Copy the rows below word for word, keeping every line as it stands.

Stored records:
┏━━
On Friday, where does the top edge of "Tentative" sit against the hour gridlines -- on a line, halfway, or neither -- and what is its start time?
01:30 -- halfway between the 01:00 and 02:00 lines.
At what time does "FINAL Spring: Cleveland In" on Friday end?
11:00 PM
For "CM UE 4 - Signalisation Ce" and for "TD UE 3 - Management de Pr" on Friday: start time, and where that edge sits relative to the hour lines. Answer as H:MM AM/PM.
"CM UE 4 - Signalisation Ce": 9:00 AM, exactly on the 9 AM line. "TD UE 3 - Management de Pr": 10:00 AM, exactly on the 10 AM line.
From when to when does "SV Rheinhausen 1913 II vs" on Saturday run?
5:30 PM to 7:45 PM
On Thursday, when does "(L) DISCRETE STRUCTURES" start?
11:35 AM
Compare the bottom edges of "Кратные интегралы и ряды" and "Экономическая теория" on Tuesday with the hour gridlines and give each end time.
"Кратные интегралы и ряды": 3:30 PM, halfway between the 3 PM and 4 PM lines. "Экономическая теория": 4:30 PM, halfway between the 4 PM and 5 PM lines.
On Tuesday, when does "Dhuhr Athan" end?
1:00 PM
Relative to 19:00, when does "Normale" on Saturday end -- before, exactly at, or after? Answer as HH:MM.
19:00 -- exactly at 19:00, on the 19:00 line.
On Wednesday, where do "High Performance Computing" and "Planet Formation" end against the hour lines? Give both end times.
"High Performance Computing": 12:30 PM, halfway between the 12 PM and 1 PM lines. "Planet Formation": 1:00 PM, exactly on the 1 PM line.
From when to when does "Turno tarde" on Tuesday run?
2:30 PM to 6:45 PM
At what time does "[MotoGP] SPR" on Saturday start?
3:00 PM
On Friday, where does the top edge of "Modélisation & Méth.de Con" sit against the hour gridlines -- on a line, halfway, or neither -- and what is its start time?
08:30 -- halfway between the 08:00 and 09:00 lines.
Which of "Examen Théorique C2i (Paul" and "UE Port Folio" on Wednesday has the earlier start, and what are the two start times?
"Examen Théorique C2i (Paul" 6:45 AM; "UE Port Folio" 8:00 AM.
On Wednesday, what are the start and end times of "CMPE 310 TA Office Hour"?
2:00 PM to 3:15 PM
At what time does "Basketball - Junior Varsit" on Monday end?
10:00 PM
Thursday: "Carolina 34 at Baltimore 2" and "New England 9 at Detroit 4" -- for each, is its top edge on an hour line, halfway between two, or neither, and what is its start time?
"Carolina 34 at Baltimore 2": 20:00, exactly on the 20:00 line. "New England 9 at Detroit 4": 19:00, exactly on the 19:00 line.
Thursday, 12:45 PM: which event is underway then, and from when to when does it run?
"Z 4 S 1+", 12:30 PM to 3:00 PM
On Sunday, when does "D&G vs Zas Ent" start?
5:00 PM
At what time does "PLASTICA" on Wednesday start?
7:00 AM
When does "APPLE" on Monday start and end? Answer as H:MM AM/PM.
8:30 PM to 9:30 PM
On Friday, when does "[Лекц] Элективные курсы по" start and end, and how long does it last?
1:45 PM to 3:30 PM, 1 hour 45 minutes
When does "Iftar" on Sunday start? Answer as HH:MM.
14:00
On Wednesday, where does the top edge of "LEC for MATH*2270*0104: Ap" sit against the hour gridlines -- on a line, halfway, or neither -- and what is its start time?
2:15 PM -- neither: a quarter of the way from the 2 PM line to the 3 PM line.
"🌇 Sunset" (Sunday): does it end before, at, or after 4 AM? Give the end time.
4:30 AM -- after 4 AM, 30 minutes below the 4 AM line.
┗━━
● RESULT:
On Friday, where does the top edge of "Tentative" sit against the hour gridlines -- on a line, halfway, or neither -- and what is its start time?
01:30 -- halfway between the 01:00 and 02:00 lines.
At what time does "FINAL Spring: Cleveland In" on Friday end?
11:00 PM
For "CM UE 4 - Signalisation Ce" and for "TD UE 3 - Management de Pr" on Friday: start time, and where that edge sits relative to the hour lines. Answer as H:MM AM/PM.
"CM UE 4 - Signalisation Ce": 9:00 AM, exactly on the 9 AM line. "TD UE 3 - Management de Pr": 10:00 AM, exactly on the 10 AM line.
From when to when does "SV Rheinhausen 1913 II vs" on Saturday run?
5:30 PM to 7:45 PM
On Thursday, when does "(L) DISCRETE STRUCTURES" start?
11:35 AM
Compare the bottom edges of "Кратные интегралы и ряды" and "Экономическая теория" on Tuesday with the hour gridlines and give each end time.
"Кратные интегралы и ряды": 3:30 PM, halfway between the 3 PM and 4 PM lines. "Экономическая теория": 4:30 PM, halfway between the 4 PM and 5 PM lines.
On Tuesday, when does "Dhuhr Athan" end?
1:00 PM
Relative to 19:00, when does "Normale" on Saturday end -- before, exactly at, or after? Answer as HH:MM.
19:00 -- exactly at 19:00, on the 19:00 line.
On Wednesday, where do "High Performance Computing" and "Planet Formation" end against the hour lines? Give both end times.
"High Performance Computing": 12:30 PM, halfway between the 12 PM and 1 PM lines. "Planet Formation": 1:00 PM, exactly on the 1 PM line.
From when to when does "Turno tarde" on Tuesday run?
2:30 PM to 6:45 PM
At what time does "[MotoGP] SPR" on Saturday start?
3:00 PM
On Friday, where does the top edge of "Modélisation & Méth.de Con" sit against the hour gridlines -- on a line, halfway, or neither -- and what is its start time?
08:30 -- halfway between the 08:00 and 09:00 lines.
Which of "Examen Théorique C2i (Paul" and "UE Port Folio" on Wednesday has the earlier start, and what are the two start times?
"Examen Théorique C2i (Paul" 6:45 AM; "UE Port Folio" 8:00 AM.
On Wednesday, what are the start and end times of "CMPE 310 TA Office Hour"?
2:00 PM to 3:15 PM
At what time does "Basketball - Junior Varsit" on Monday end?
10:00 PM
Thursday: "Carolina 34 at Baltimore 2" and "New England 9 at Detroit 4" -- for each, is its top edge on an hour line, halfway between two, or neither, and what is its start time?
"Carolina 34 at Baltimore 2": 20:00, exactly on the 20:00 line. "New England 9 at Detroit 4": 19:00, exactly on the 19:00 line.
Thursday, 12:45 PM: which event is underway then, and from when to when does it run?
"Z 4 S 1+", 12:30 PM to 3:00 PM
On Sunday, when does "D&G vs Zas Ent" start?
5:00 PM
At what time does "PLASTICA" on Wednesday start?
7:00 AM
When does "APPLE" on Monday start and end? Answer as H:MM AM/PM.
8:30 PM to 9:30 PM
On Friday, when does "[Лекц] Элективные курсы по" start and end, and how long does it last?
1:45 PM to 3:30 PM, 1 hour 45 minutes
When does "Iftar" on Sunday start? Answer as HH:MM.
14:00
On Wednesday, where does the top edge of "LEC for MATH*2270*0104: Ap" sit against the hour gridlines -- on a line, halfway, or neither -- and what is its start time?
2:15 PM -- neither: a quarter of the way from the 2 PM line to the 3 PM line.
"🌇 Sunset" (Sunday): does it end before, at, or after 4 AM? Give the end time.
4:30 AM -- after 4 AM, 30 minutes below the 4 AM line.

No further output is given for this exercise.